As for most amides, the spectroscopic evidence indicates partial double bond character for the C-N and C-O bonds. Thus, the infrared spectrum shows a C=O stretching frequency at only 1675 cm−1, whereas a ketone would absorb near 1700 cm−1.
The ambient temperature 1H NMR spectrum shows two methyl signals, indicative of hindered rotation about the (O)C-N bond. At temperatures near 100 °C, the 500 MHz NMR spectrum of this compound shows only one signal for the methyl groups.
DMF is miscible with water. The vapour pressure at 20 °C is 3.5 hPa. A Henry's law constant of 7.47 × 10−5 hPa m3 mol−1 can be deduced from an experimentally determined equilibrium constant at 25 °C. The partition coefficient log POW is measured to −0.85. Since the density of DMF (0.95 g cm−3 at 20 °C) is similar to that of water, significant flotation or stratification in surface waters in case of accidental losses is not expected.
DMF is hydrolyzed by strong acids and bases, especially at elevated temperatures. With sodium hydroxide, DMF converts to formate and dimethylamine. DMF undergoes decarbonylation near its boiling point to give dimethylamine. Distillation is therefore conducted under reduced pressure at lower temperatures.

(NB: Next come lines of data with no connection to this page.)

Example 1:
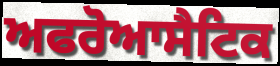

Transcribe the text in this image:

ਅਫਰੋਆਸੈਟਿਕ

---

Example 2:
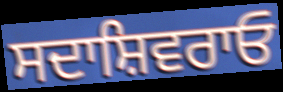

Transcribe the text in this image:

ਸਦਾਸ਼ਿਵਰਾਓ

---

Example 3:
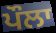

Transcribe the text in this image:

ਪੌਲਾ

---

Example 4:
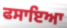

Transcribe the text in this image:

ਫਸਾਇਆ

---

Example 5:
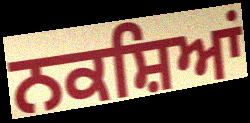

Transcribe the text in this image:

ਨਕਸ਼ਿਆਂ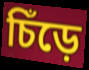
চিঁড়ে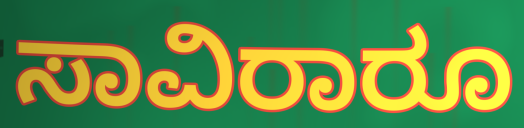
ಸಾವಿರಾರೂ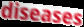
diseasesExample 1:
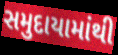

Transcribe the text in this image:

સમુદાયામાંથી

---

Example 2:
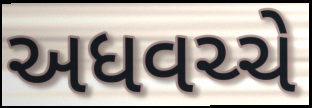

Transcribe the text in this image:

અધવચ્ચે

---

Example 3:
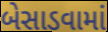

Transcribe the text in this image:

બેસાડવામાં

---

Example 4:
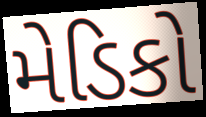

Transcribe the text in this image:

મેડિકો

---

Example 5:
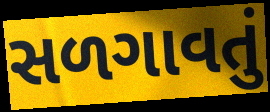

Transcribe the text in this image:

સળગાવતું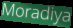
MoradiyaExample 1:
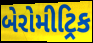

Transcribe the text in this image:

બેરોમીટ્રિક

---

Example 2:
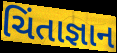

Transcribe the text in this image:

ચિંતાજ્ઞાન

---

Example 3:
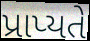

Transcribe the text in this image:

પ્રાપ્યતે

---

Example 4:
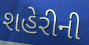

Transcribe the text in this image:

શહેરીની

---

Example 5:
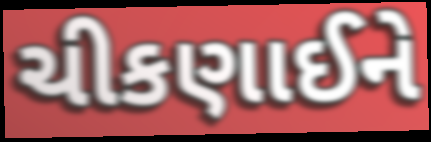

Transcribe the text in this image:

ચીકણાઈનેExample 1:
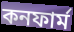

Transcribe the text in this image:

কনফাৰ্ম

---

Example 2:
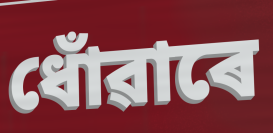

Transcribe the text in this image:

ধোঁৱাৰে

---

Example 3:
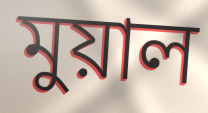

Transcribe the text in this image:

মুয়াল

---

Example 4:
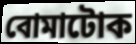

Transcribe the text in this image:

বোমাটোক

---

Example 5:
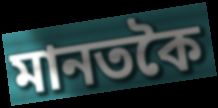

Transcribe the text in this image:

মানতকৈ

In one of its main uses in organic synthesis, DMF was a reagent in the Vilsmeier–Haack reaction, which is used to formylate aromatic compounds. The process involves initial conversion of DMF to a chloroiminium ion, [(CH3)2N=CH(Cl)]+, known as a Vilsmeier reagent, which attacks arenes.
Dimethylformamide forms 1:1 adducts with a variety of Lewis acids such as the soft acid I2, and the hard acid phenol. It is classified as a hard Lewis base and its ECW model base parameters are EB= 2.19 and CB= 1.31. Its relative donor strength toward a series of acids, versus other Lewis bases, can be illustrated by C-B plots.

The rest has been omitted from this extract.